-------- Supplied text
- Founded: 1980; 46 years ago
- University: University of Missouri
- Head coach: Shannon Welker (12th season)
- Conference: SEC Division I Division
- Location: Columbia, Missouri
- Home arena: Mizzou Arena (Capacity: 15,061)
- Nickname: Mizzou; Tigers
- Colors: Black and gold

Four on the Floor appearances
- 1 2025

NCAA Tournament appearances
- 34 (1982, 1983, 1984, 1985, 1986, 1988, 1990, 1991, 1992, 1993, 1994, 2000, 2001, 2002, 2003, 2004, 2005, 2006, 2007, 2008, 2009, 2010, 2011, 2012, 2015, 2016, 2017, 2018, 2019, 2021, 2022, 2023, 2024, 2025)

= Missouri Tigers women's gymnastics =

Women's gymnastics team of the University of Missouri

The Missouri Tigers women's gymnastics team  represents the University of Missouri in NCAA Division I women's gymnastics. The team competes in the Southeastern Conference and is coached by Shannon Welker. The team's home venue is the Mizzou Arena.
----------------
-------- Information provided
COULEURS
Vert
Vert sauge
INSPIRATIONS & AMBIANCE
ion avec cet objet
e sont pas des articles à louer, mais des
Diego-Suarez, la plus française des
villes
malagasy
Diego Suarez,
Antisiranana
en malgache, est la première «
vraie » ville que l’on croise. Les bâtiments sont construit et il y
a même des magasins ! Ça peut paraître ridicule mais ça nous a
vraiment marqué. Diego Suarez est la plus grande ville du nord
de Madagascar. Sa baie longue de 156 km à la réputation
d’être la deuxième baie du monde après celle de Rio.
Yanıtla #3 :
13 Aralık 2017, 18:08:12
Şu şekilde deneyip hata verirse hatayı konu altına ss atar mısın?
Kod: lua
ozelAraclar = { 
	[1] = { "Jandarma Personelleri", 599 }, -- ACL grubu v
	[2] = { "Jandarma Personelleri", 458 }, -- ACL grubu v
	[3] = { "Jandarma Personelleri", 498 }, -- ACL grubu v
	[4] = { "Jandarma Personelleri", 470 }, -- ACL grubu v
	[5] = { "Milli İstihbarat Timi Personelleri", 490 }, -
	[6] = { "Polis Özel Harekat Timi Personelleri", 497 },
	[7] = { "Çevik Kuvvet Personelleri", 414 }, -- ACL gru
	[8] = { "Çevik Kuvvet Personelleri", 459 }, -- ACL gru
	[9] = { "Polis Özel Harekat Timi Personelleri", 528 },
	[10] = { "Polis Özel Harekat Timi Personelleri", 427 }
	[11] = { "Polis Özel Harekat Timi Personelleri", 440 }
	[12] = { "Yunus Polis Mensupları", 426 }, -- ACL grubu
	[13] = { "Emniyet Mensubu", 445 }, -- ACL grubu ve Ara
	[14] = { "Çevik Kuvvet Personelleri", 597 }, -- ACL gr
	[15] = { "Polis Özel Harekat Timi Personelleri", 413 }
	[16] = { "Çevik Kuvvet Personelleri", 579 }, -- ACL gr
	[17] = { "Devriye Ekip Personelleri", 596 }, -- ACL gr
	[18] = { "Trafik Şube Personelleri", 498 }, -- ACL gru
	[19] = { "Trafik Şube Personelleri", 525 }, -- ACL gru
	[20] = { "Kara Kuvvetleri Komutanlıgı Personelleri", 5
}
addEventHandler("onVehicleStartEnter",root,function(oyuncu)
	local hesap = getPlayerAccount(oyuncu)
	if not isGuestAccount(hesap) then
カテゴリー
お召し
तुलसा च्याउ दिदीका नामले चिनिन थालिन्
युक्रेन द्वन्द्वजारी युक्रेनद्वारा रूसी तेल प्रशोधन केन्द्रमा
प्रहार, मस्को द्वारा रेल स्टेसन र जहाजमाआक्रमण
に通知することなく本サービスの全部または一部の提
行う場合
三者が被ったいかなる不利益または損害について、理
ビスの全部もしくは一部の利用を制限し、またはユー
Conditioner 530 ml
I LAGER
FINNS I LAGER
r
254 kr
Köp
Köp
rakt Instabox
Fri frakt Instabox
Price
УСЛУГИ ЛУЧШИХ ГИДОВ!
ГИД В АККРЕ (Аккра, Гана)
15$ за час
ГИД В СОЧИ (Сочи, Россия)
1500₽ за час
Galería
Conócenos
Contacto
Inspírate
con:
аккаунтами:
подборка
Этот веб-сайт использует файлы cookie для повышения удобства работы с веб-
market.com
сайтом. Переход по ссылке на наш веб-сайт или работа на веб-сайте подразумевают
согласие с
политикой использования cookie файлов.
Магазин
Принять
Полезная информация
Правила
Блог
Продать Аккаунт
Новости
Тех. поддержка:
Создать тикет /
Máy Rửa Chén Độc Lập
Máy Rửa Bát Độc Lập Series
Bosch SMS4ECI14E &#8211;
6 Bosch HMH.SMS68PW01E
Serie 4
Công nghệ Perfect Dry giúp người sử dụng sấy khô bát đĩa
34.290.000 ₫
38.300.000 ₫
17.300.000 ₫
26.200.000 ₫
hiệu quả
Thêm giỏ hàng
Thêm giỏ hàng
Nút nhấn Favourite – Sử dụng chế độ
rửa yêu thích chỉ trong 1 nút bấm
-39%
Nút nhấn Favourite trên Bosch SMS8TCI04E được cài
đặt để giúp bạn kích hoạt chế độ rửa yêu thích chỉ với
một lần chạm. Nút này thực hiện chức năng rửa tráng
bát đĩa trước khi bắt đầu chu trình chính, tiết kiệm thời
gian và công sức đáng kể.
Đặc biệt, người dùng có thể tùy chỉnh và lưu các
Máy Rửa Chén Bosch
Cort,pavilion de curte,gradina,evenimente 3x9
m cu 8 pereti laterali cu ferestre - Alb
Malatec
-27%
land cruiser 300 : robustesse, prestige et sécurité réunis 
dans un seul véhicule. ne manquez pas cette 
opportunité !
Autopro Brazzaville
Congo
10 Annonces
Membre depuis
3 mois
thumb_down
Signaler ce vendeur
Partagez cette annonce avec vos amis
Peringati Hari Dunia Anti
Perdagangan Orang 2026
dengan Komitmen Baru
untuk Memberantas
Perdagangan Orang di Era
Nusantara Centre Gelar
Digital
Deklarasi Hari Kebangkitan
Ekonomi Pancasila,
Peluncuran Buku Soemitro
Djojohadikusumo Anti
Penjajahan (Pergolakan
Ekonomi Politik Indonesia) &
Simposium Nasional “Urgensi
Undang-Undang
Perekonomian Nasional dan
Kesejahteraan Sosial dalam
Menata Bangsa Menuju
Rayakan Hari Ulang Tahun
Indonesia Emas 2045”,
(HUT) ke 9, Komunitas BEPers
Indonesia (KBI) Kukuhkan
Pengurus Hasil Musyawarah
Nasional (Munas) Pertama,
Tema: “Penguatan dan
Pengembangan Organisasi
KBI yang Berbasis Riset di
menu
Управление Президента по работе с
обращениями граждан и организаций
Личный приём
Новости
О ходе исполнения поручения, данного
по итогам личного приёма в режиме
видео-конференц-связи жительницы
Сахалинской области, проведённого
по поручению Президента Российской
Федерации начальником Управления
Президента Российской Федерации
----------------
## Apply what you read:
(a) According to the Missouri women's gymnastics text, what is the seating capacity of the team's home arena?
(b) Continue the Missouri women's gymnastics text from where it stops.

## Expected outputs:
(a) 15,061

(b)
== History ==
The program was founded in 1980. The Tigers made their first NCAA regional in 1982 and their first NCAA semi-final in 2010.

Shannon Welker was appointed head coach in 2014. Since 2015 the team has made 10 consecutive NCAA regional appearances. In 2022 the Tigers made their second ever NCAA semi final.

They finished third at the 2025 NCAA Championship Finals, reaching the final for the first time in program history. They were originally awarded fourth place, but after an inquiry into Amy Weir's score on beam, Missouri's team score increased enough to raise them to third place ahead of Utah. Helen Hu also made history, earning first place on balance beam.

== Championships ==

Missouri Tigers Individual NCAA Championship Titles
| Gymnast | All-Around | Vault | Uneven Bars | Balance Beam | Floor Exercise |
| Helen Hu |  |  |  | 2025 |  |

== NCAA Championship appearances ==

Missouri Tigers Four on the Floor Appearances
| Year | Finish |
| 2025 | 3rd |

== Arena and facilities ==

=== Mizzou Arena ===

The Tigers announced that they would change their home venue from Hearnes Center to Mizzou Arena for the 2026 season. Mizzou Arena has a capacity of 15,061.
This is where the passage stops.